● **What is required**
The reply is to contain the full listing, repeated exactly, with pictures left out.

● **Source data**

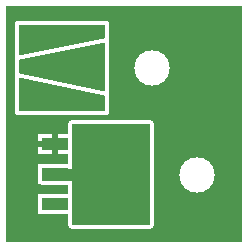
<source format=gbr>
%FSLAX34Y34*%
%MOMM*%
%LNCOPPER_TOP*%
G71*
G01*
%ADD10C, 5.000*%
%ADD11C, 0.300*%
%ADD12R, 3.000X4.100*%
%ADD13R, 3.000X1.800*%
%ADD14C, 0.800*%
%ADD15C, 0.500*%
%ADD16R, 2.200X3.300*%
%ADD17R, 2.200X1.000*%
%ADD18C, 0.000*%
%ADD19C, 3.000*%
%LPD*%
G36*
X0Y0D02*
X200000Y0D01*
X200000Y-200000D01*
X0Y-200000D01*
X0Y0D01*
G37*
%LPC*%
X123825Y-52388D02*
G54D10*
D03*
G54D11*
X85725Y-74612D02*
X9525Y-58738D01*
X9525Y-90488D01*
X85725Y-90488D01*
X85725Y-14288D01*
X9525Y-14288D01*
X9525Y-44450D01*
X85725Y-28575D01*
G54D11*
X9525Y-65088D02*
X9525Y-39688D01*
X98454Y-142640D02*
G54D12*
D03*
X41304Y-142640D02*
G54D13*
D03*
X41304Y-168040D02*
G54D13*
D03*
X41304Y-117240D02*
G54D13*
D03*
G36*
X30588Y-137878D02*
X55988Y-137878D01*
X55988Y-100174D01*
X121473Y-100174D01*
X121473Y-185106D01*
X55988Y-185106D01*
X55988Y-147403D01*
X30588Y-147403D01*
X30588Y-137878D01*
G37*
G54D14*
X30588Y-137878D02*
X55988Y-137878D01*
X55988Y-100174D01*
X121473Y-100174D01*
X121473Y-185106D01*
X55988Y-185106D01*
X55988Y-147403D01*
X30588Y-147403D01*
X30588Y-137878D01*
X161925Y-142875D02*
G54D10*
D03*
%LPD*%
G54D15*
G36*
X43804Y-117240D02*
X43804Y-126740D01*
X38804Y-126740D01*
X38804Y-117240D01*
X43804Y-117240D01*
G37*
G36*
X41304Y-119740D02*
X25804Y-119740D01*
X25804Y-114740D01*
X41304Y-114740D01*
X41304Y-119740D01*
G37*
G36*
X38804Y-117240D02*
X38804Y-107740D01*
X43804Y-107740D01*
X43804Y-117240D01*
X38804Y-117240D01*
G37*
X123825Y-52388D02*
G54D10*
D03*
X98454Y-142640D02*
G54D16*
D03*
X41304Y-142640D02*
G54D17*
D03*
X41304Y-168040D02*
G54D17*
D03*
X41304Y-117240D02*
G54D17*
D03*
G36*
X30588Y-137878D02*
X55988Y-137878D01*
X55988Y-100174D01*
X121473Y-100174D01*
X121473Y-185106D01*
X55988Y-185106D01*
X55988Y-147403D01*
X30588Y-147403D01*
X30588Y-137878D01*
G37*
G54D18*
X30588Y-137878D02*
X55988Y-137878D01*
X55988Y-100174D01*
X121473Y-100174D01*
X121473Y-185106D01*
X55988Y-185106D01*
X55988Y-147403D01*
X30588Y-147403D01*
X30588Y-137878D01*
X161925Y-142875D02*
G54D10*
D03*
%LNAUGENFREISTANZEN*%
%LPC*%
X123825Y-52388D02*
G54D19*
D03*
X161925Y-142875D02*
G54D19*
D03*
M02*

</source>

● **Result of the task**
<source format=gbr>
%FSLAX34Y34*%
%MOMM*%
%LNCOPPER_TOP*%
G71*
G01*
%ADD10C, 5.000*%
%ADD11C, 0.300*%
%ADD12R, 3.000X4.100*%
%ADD13R, 3.000X1.800*%
%ADD14C, 0.800*%
%ADD15C, 0.500*%
%ADD16R, 2.200X3.300*%
%ADD17R, 2.200X1.000*%
%ADD18C, 0.000*%
%ADD19C, 3.000*%
%LPD*%
G36*
X0Y0D02*
X200000Y0D01*
X200000Y-200000D01*
X0Y-200000D01*
X0Y0D01*
G37*
%LPC*%
X123825Y-52388D02*
G54D10*
D03*
G54D11*
X85725Y-74612D02*
X9525Y-58738D01*
X9525Y-90488D01*
X85725Y-90488D01*
X85725Y-14288D01*
X9525Y-14288D01*
X9525Y-44450D01*
X85725Y-28575D01*
G54D11*
X9525Y-65088D02*
X9525Y-39688D01*
X98454Y-142640D02*
G54D12*
D03*
X41304Y-142640D02*
G54D13*
D03*
X41304Y-168040D02*
G54D13*
D03*
X41304Y-117240D02*
G54D13*
D03*
G36*
X30588Y-137878D02*
X55988Y-137878D01*
X55988Y-100174D01*
X121473Y-100174D01*
X121473Y-185106D01*
X55988Y-185106D01*
X55988Y-147403D01*
X30588Y-147403D01*
X30588Y-137878D01*
G37*
G54D14*
X30588Y-137878D02*
X55988Y-137878D01*
X55988Y-100174D01*
X121473Y-100174D01*
X121473Y-185106D01*
X55988Y-185106D01*
X55988Y-147403D01*
X30588Y-147403D01*
X30588Y-137878D01*
X161925Y-142875D02*
G54D10*
D03*
%LPD*%
G54D15*
G36*
X43804Y-117240D02*
X43804Y-126740D01*
X38804Y-126740D01*
X38804Y-117240D01*
X43804Y-117240D01*
G37*
G36*
X41304Y-119740D02*
X25804Y-119740D01*
X25804Y-114740D01*
X41304Y-114740D01*
X41304Y-119740D01*
G37*
G36*
X38804Y-117240D02*
X38804Y-107740D01*
X43804Y-107740D01*
X43804Y-117240D01*
X38804Y-117240D01*
G37*
X123825Y-52388D02*
G54D10*
D03*
X98454Y-142640D02*
G54D16*
D03*
X41304Y-142640D02*
G54D17*
D03*
X41304Y-168040D02*
G54D17*
D03*
X41304Y-117240D02*
G54D17*
D03*
G36*
X30588Y-137878D02*
X55988Y-137878D01*
X55988Y-100174D01*
X121473Y-100174D01*
X121473Y-185106D01*
X55988Y-185106D01*
X55988Y-147403D01*
X30588Y-147403D01*
X30588Y-137878D01*
G37*
G54D18*
X30588Y-137878D02*
X55988Y-137878D01*
X55988Y-100174D01*
X121473Y-100174D01*
X121473Y-185106D01*
X55988Y-185106D01*
X55988Y-147403D01*
X30588Y-147403D01*
X30588Y-137878D01*
X161925Y-142875D02*
G54D10*
D03*
%LNAUGENFREISTANZEN*%
%LPC*%
X123825Y-52388D02*
G54D19*
D03*
X161925Y-142875D02*
G54D19*
D03*
M02*

</source>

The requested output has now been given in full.